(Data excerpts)
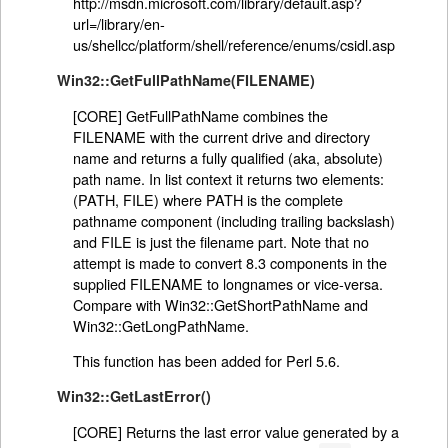
http://msdn.microsoft.com/library/default.asp?
url=/library/en-
us/shellcc/platform/shell/reference/enums/csidl.asp
Win32::GetFullPathName(FILENAME)
[CORE] GetFullPathName combines the
FILENAME with the current drive and directory
name and returns a fully qualified (aka, absolute)
path name. In list context it returns two elements:
(PATH, FILE) where PATH is the complete
pathname component (including trailing backslash)
and FILE is just the filename part. Note that no
attempt is made to convert 8.3 components in the
supplied FILENAME to longnames or vice-versa.
Compare with Win32::GetShortPathName and
Win32::GetLongPathName.
This function has been added for Perl 5.6.
Win32::GetLastError()
[CORE] Returns the last error value generated by a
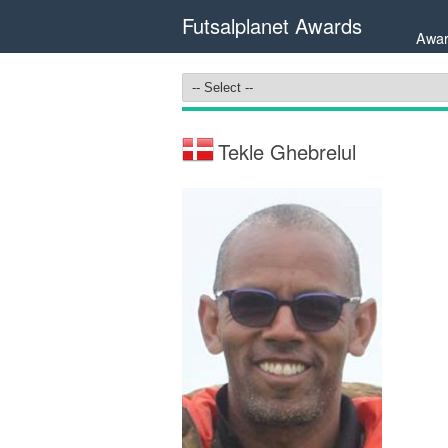
Futsalplanet Awards
Awar
Tekle Ghebrelul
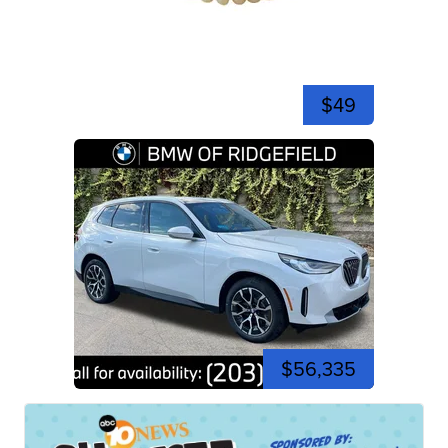
$49
$56,335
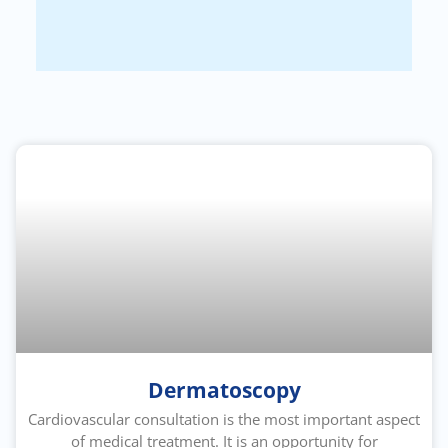
Dermatoscopy
Cardiovascular consultation is the most important aspect
of medical treatment. It is an opportunity for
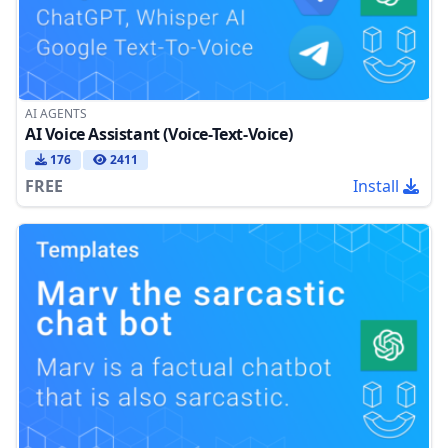
AI AGENTS
AI Voice Assistant (Voice-Text-Voice)
176
2411
FREE
Install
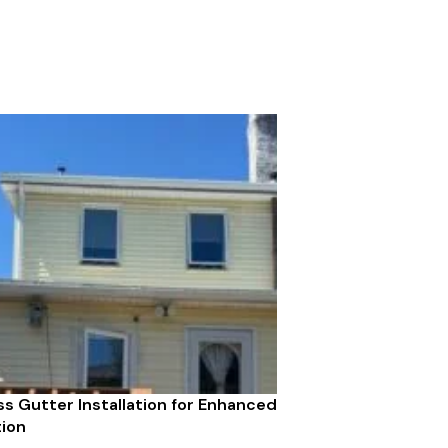
s Gutter Installation for Enhanced
ion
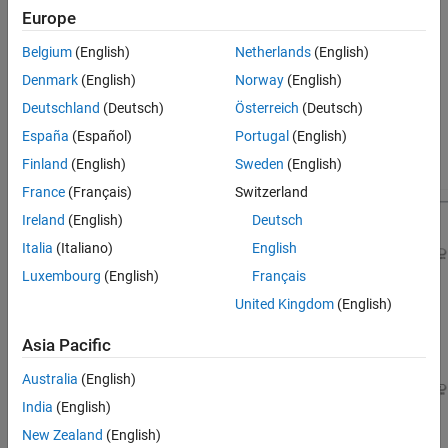
yaw of the vehicle.
References
Europe
See Also
Background
Belgium
(English)
Netherlands
(English)
This example uses the HL-20 model adapted from
NASA HL-20
Denmark
(English)
Norway
(English)
Lifting Body Airframe
(Aerospace Blockset)
; see Part 1 of the
Deutschland
(Deutsch)
Österreich
(Deutsch)
series (
Trimming and Linearization of the HL-20 Airframe
) for
details. The autopilot controlling the attitude of the aircraft
España
(Español)
Portugal
(English)
consists of three inner loops and three outer loops.
Finland
(English)
Sweden
(English)
France
(Français)
Switzerland
Ireland
(English)
Deutsch
Italia
(Italiano)
English
Luxembourg
(English)
Français
United Kingdom
(English)
Asia Pacific
Australia
(English)
India
(English)
New Zealand
(English)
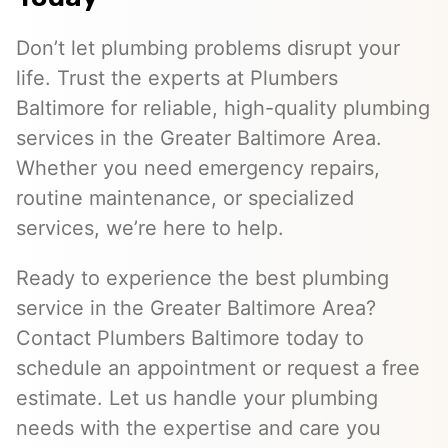
Don’t let plumbing problems disrupt your
life. Trust the experts at Plumbers
Baltimore for reliable, high-quality plumbing
services in the Greater Baltimore Area.
Whether you need emergency repairs,
routine maintenance, or specialized
services, we’re here to help.
Ready to experience the best plumbing
service in the Greater Baltimore Area?
Contact Plumbers Baltimore today to
schedule an appointment or request a free
estimate. Let us handle your plumbing
needs with the expertise and care you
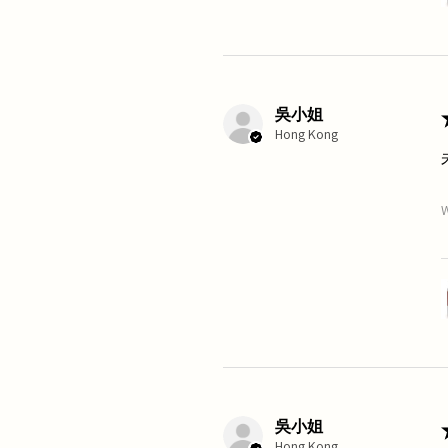
吳小姐
Hong Kong
W
吳小姐
Hong Kong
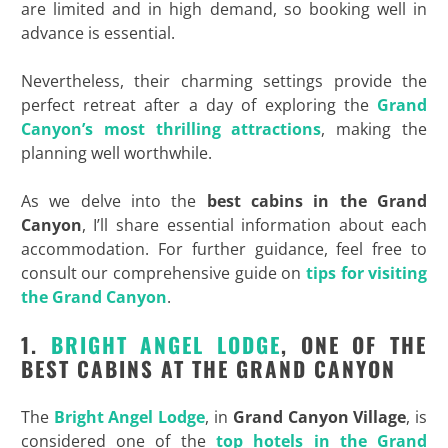
are limited and in high demand, so booking well in
advance is essential.
Nevertheless, their charming settings provide the
perfect retreat after a day of exploring the
Grand
Canyon’s most thrilling attractions
, making the
planning well worthwhile.
As we delve into the
best cabins in the Grand
Canyon
, I’ll share essential information about each
accommodation. For further guidance, feel free to
consult our comprehensive guide on
tips for visiting
the Grand Canyon
.
1.
BRIGHT ANGEL LODGE
, ONE OF THE
BEST CABINS AT THE GRAND CANYON
The
Bright Angel Lodge
, in
Grand Canyon Village
, is
considered one of the
top hotels in the Grand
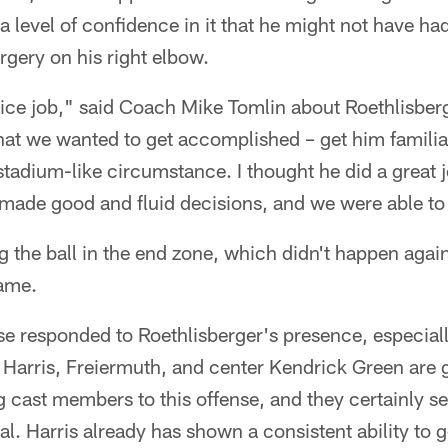
 level of confidence in it that he might not have had 
rgery on his right elbow.
nice job," said Coach Mike Tomlin about Roethlisbe
hat we wanted to get accomplished – get him familia
-stadium-like circumstance. I thought he did a great j
ade good and fluid decisions, and we were able to 
ng the ball in the end zone, which didn't happen aga
ame.
nse responded to Roethlisberger's presence, especiall
Harris, Freiermuth, and center Kendrick Green are 
 cast members to this offense, and they certainly s
al. Harris already has shown a consistent ability to 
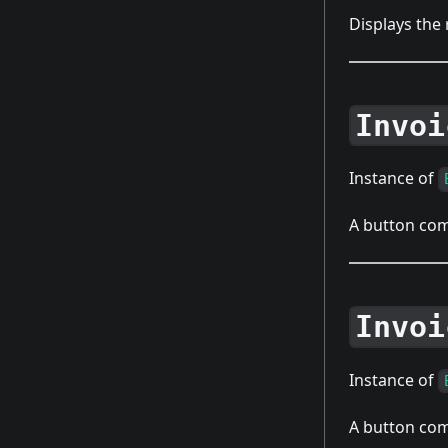
Displays the
Invoi
Instance of
A button com
Invoi
Instance of
A button com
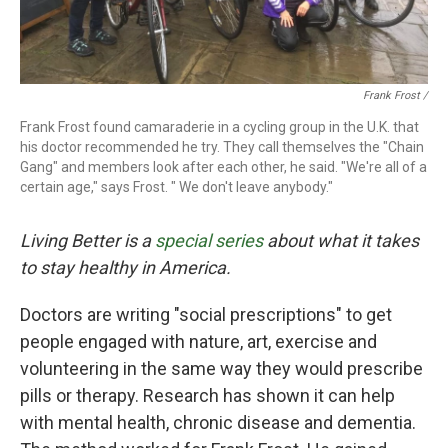
Frank Frost /
Frank Frost found camaraderie in a cycling group in the U.K. that
his doctor recommended he try. They call themselves the "Chain
Gang" and members look after each other, he said. "We're all of a
certain age," says Frost. " We don't leave anybody."
Living Better is a
special series
about what it takes
to stay healthy in America.
Doctors are writing "social prescriptions" to get
people engaged with nature, art, exercise and
volunteering in the same way they would prescribe
pills or therapy. Research has shown it can help
with mental health, chronic disease and dementia.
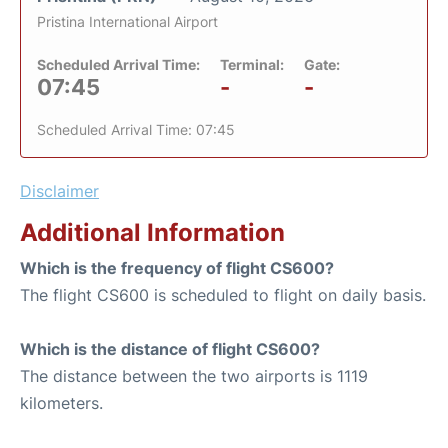
Pristina International Airport
Scheduled Arrival Time:
Terminal:
Gate:
07:45
-
-
Scheduled Arrival Time: 07:45
Disclaimer
Additional Information
Which is the frequency of flight CS600?
The flight CS600 is scheduled to flight on daily basis.
Which is the distance of flight CS600?
The distance between the two airports is 1119
kilometers.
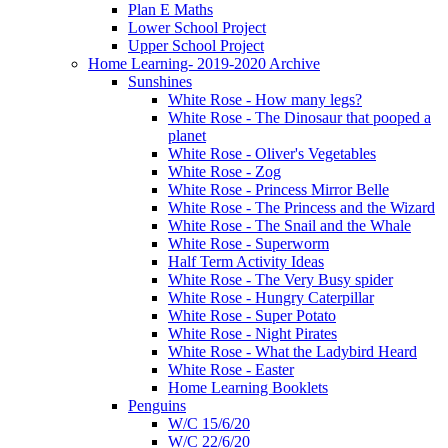
Plan E Maths
Lower School Project
Upper School Project
Home Learning- 2019-2020 Archive
Sunshines
White Rose - How many legs?
White Rose - The Dinosaur that pooped a
planet
White Rose - Oliver's Vegetables
White Rose - Zog
White Rose - Princess Mirror Belle
White Rose - The Princess and the Wizard
White Rose - The Snail and the Whale
White Rose - Superworm
Half Term Activity Ideas
White Rose - The Very Busy spider
White Rose - Hungry Caterpillar
White Rose - Super Potato
White Rose - Night Pirates
White Rose - What the Ladybird Heard
White Rose - Easter
Home Learning Booklets
Penguins
W/C 15/6/20
W/C 22/6/20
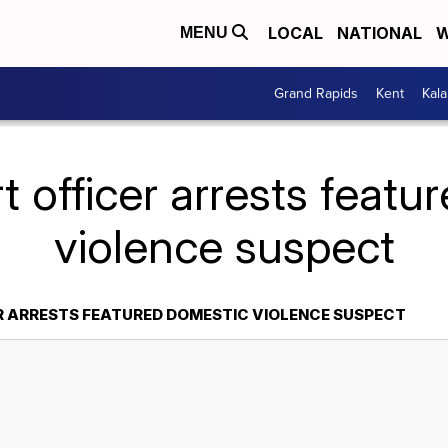
LOCAL
NATIONAL
W
MENU
Grand Rapids
Kent
Kal
t officer arrests feat
violence suspect
R ARRESTS FEATURED DOMESTIC VIOLENCE SUSPECT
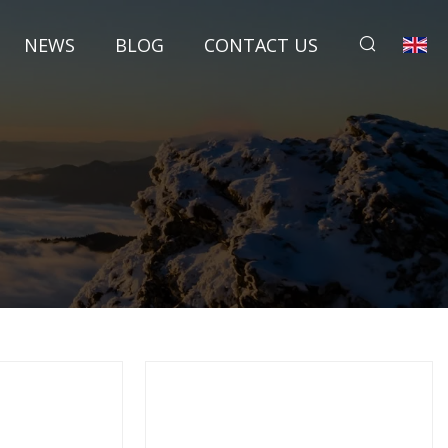
NEWS
BLOG
CONTACT US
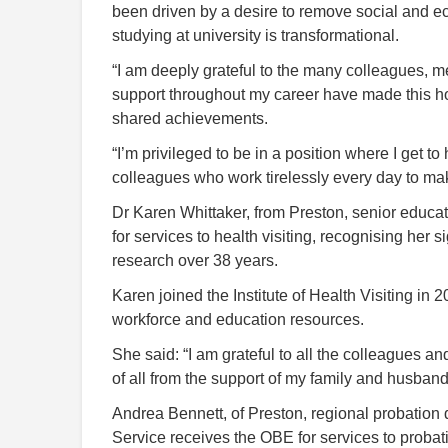
been driven by a desire to remove social and eco
studying at university is transformational.
“I am deeply grateful to the many colleagues,
support throughout my career have made this hon
shared achievements.
“I’m privileged to be in a position where I get t
colleagues who work tirelessly every day to mak
Dr Karen Whittaker, from Preston, senior educati
for services to health visiting, recognising her s
research over 38 years.
Karen joined the Institute of Health Visiting in
workforce and education resources.
She said: “I am grateful to all the colleagues a
of all from the support of my family and husba
Andrea Bennett, of Preston, regional probation
Service receives the OBE for services to probat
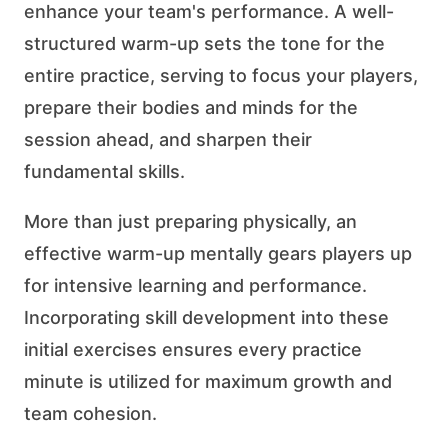
enhance your team's performance. A well-
structured warm-up sets the tone for the
entire practice, serving to focus your players,
prepare their bodies and minds for the
session ahead, and sharpen their
fundamental skills.
More than just preparing physically, an
effective warm-up mentally gears players up
for intensive learning and performance.
Incorporating skill development into these
initial exercises ensures every practice
minute is utilized for maximum growth and
team cohesion.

Assigned task >> Select the lines from the entries that include the word "plumbing".

Solution for this exercise >>
Don’t let plumbing problems disrupt your
Baltimore for reliable, high-quality plumbing
Ready to experience the best plumbing
estimate. Let us handle your plumbing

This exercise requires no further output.